Continuing my consideration of how California condors are described with words, here’s another post concerned with their size.
I turned up 3 centuries worth of articles with “giant” or “giants” referring to the California condor in the title:
Giants in Feathers. [San Francisco] Chronicle. 30 September 1894.
Half-Grown Giant Condor Captured. Sausalito News. 27 September 1902.
Giant Condor Supposed Extinct Seen in Forest. Los Angeles Times. 25 November 1928.
Think Twice before You Shoot a Giant Condor. Los Angeles Times. 30 September 1934.
Giant Condor Still on Wing in California. Los Angeles Times. 9 May 1943.
First Giant Condor of Year Is Seen near White River. Fresno Bee and Republican. 29 April 1952.
Realm of Giant Birds Studied. Los Angeles Times. 25 February 1965.
Doom Stalks Giant Bird. National Geographic School Bulletin. February 1970.
Giant Bird Faces Giant Problems of Survival. Outdoor California. September-October 1983.
California’s Winged Giants Still at Risk. New Scientist. 3 March 2007.
I found only one article with “gigantic” in the title:
Gigantic Condors with Wingspread of Fourteen Feet Found Feasting in Wild and Rugged Cuyama Valley. Los Angeles Times. 6 July 1934.
“Huge” was much less common:
A Huge Bird. Daily Alta California. 13 October 1867.
Huge Condors Seem Destined to Survive, after All. New York Times. 22 November 1983.
Many of the related “size” words that I searched for did not turn up in titles: colossal, immense, massive, stupendous, etc. But I did find:
Our Grandest Bird. Bird Watching. October 2017.
I like how “grandest” picks up the size plus the other superlative qualities of the California condor.

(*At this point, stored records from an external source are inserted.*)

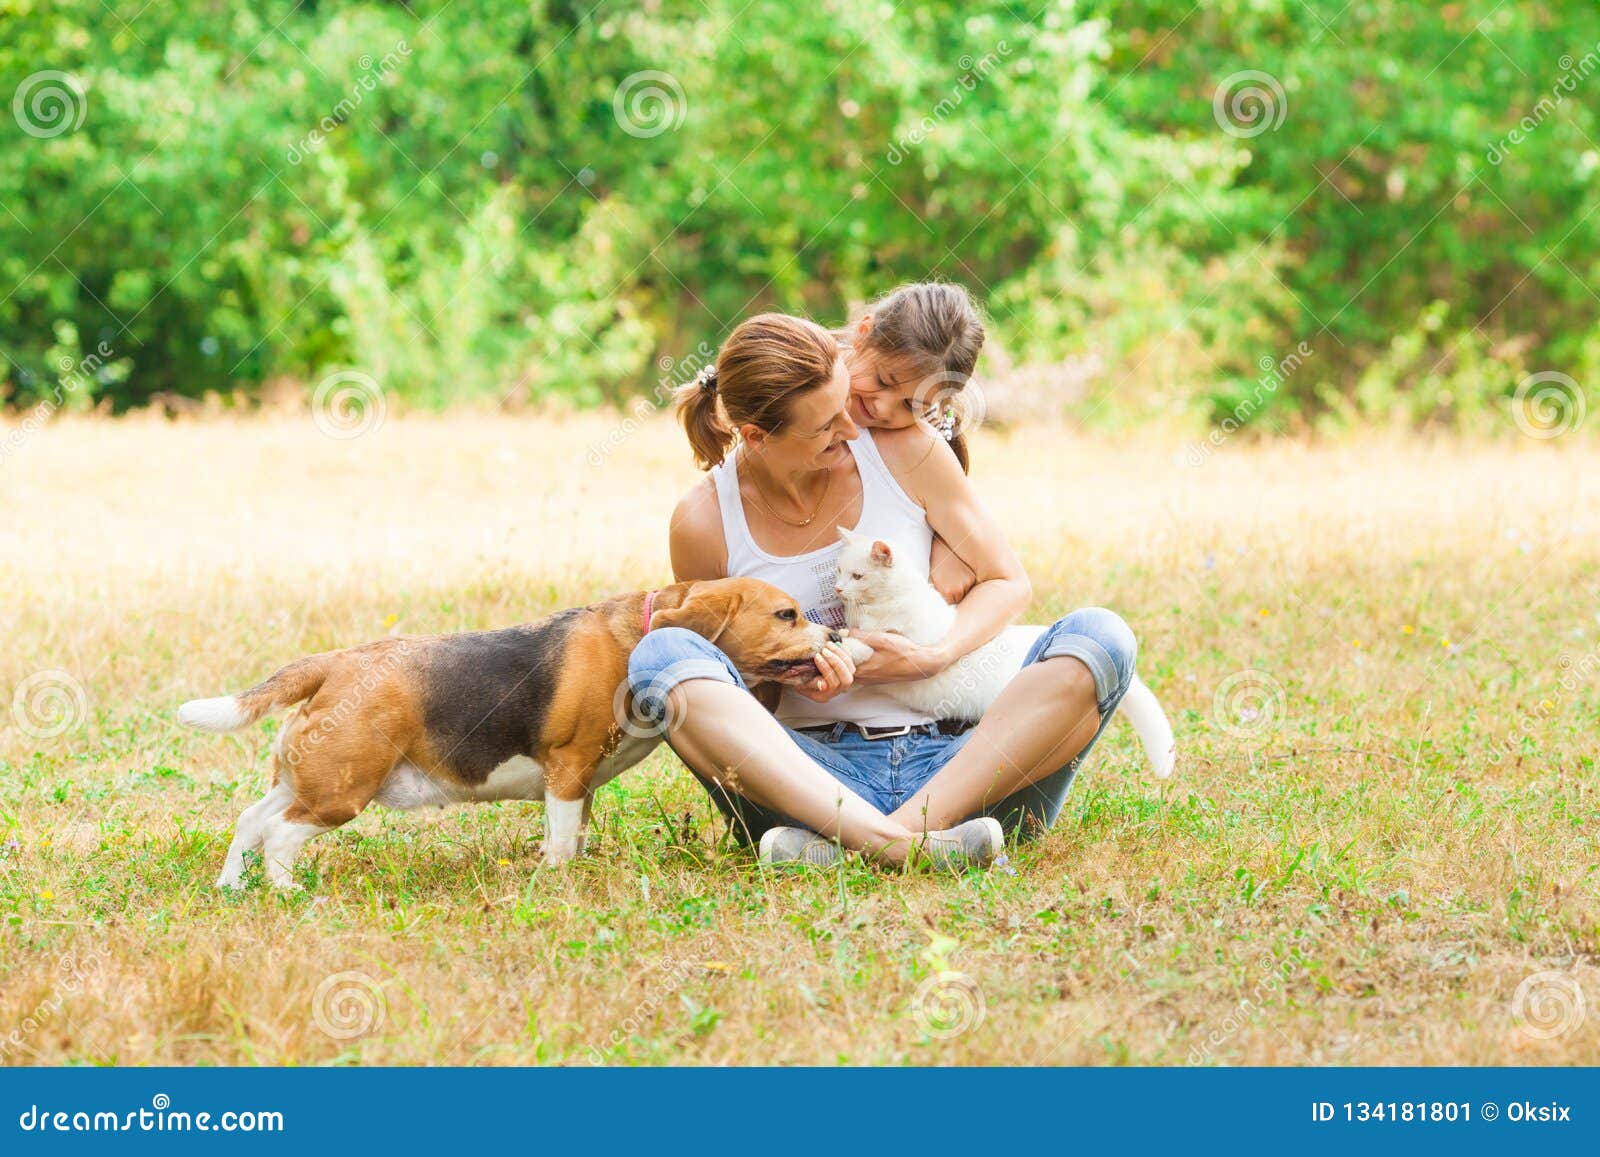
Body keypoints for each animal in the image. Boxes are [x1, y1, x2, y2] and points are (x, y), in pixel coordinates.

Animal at [181, 576, 838, 889]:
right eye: (786, 615)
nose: (834, 636)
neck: (636, 634)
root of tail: (335, 663)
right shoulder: (568, 770)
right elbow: (563, 843)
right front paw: (555, 882)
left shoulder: (577, 786)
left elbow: (568, 837)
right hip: (340, 794)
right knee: (280, 836)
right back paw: (287, 892)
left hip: (306, 781)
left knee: (250, 822)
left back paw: (231, 887)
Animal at [838, 531, 1177, 784]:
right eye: (839, 572)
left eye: (857, 575)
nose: (839, 589)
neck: (886, 602)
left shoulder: (904, 644)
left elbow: (866, 645)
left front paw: (843, 648)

Of course, other size-related descriptors frequently show up within the text of articles, books, and so on. One of my favorites is “enormous bustards” in Thomas Nuttall’s A Manual of the Ornithology of the United States and of Canada (Hilliard and Brown, 1832). The Lewis and Clark Expedition had reported seeing “enormous buzzards” along the Columbia River. By the time that news reached Nuttall, zz became st. We now know that those bustards/buzzards were California condors.